At press time, though, there was still widespread doubt whether the SGX-ASX deal could go through. Of the major hurdles the deal must surmount to be approved, only one – approval from the competition regulator – had been achieved. The other three are to get the support of federal Treasurer Wayne Swan; the Foreign Investment Review Board; and perhaps most critically, a change of legislation that limits foreign ownership of the ASX to 15%. This last is particularly tricky since Australia’s parliament is divided with the slimmest of majorities – one that only exists at all because the ruling Labor party has aligned itself with a handful of independents – making it difficult to get any new legislation through, never mind something as controversial as selling the national exchange to a foreigner.
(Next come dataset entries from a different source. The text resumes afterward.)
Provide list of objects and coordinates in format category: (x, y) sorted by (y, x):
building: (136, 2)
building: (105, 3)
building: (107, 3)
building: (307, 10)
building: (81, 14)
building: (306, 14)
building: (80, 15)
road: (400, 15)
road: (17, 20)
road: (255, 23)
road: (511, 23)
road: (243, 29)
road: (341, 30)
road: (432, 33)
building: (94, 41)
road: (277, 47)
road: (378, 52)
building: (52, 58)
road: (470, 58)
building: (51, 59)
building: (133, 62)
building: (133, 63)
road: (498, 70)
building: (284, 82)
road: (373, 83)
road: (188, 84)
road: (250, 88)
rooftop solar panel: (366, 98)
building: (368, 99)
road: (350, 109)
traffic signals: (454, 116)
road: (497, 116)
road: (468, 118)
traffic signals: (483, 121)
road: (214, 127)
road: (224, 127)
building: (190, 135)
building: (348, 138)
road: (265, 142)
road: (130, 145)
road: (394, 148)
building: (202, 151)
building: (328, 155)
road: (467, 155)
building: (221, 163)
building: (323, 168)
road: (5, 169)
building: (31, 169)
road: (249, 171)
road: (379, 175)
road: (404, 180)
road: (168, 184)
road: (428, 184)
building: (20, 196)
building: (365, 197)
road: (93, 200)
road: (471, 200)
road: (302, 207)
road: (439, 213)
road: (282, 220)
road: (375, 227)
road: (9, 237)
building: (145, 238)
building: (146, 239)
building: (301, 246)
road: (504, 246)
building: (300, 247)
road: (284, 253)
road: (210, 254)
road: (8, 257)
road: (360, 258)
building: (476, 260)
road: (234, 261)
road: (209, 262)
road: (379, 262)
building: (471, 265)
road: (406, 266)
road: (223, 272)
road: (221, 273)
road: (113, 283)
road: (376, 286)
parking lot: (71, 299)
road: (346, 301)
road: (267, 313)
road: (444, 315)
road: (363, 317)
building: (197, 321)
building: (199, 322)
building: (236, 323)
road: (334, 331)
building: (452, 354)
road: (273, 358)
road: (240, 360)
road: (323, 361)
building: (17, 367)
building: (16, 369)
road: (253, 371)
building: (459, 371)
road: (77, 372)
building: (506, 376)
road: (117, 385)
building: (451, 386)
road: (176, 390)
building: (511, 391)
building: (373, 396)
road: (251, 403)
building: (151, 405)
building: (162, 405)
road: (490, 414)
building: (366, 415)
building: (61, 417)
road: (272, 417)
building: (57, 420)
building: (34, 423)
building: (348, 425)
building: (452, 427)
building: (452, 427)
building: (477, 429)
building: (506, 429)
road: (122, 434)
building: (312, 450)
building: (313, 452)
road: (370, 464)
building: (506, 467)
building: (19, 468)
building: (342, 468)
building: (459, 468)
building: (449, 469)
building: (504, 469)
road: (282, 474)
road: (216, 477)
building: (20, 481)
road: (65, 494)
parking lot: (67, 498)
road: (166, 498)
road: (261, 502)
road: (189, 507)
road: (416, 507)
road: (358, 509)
Recognising this, the terms of the bid have already been revised, turning it from a takeover to more of a merger of equals. On February 15 the two exchanges argued there would be an equal number of Australian and Singaporean citizens on the board alongside three international directors; the ASX and its subsidiaries would maintain boards with a majority of Australian directors; and senior management for the exchange would continue to be based in Australia. There is likely to be further tweaking on governance before Swan makes his final decision.
Those in the market tend to have no problem with the idea, recognising that the ASX will still look and behave much like it always did. “I would like to see them get something done,” says Sartori – who is Australian, running an Australia-based fund, but lives in Singapore and invests in Asia. “It’s good for both sides to get some scale, and to compete on technology in a very competitive landscape.” But it’s not professional opinion the SGX needs to convince: it’s political and public.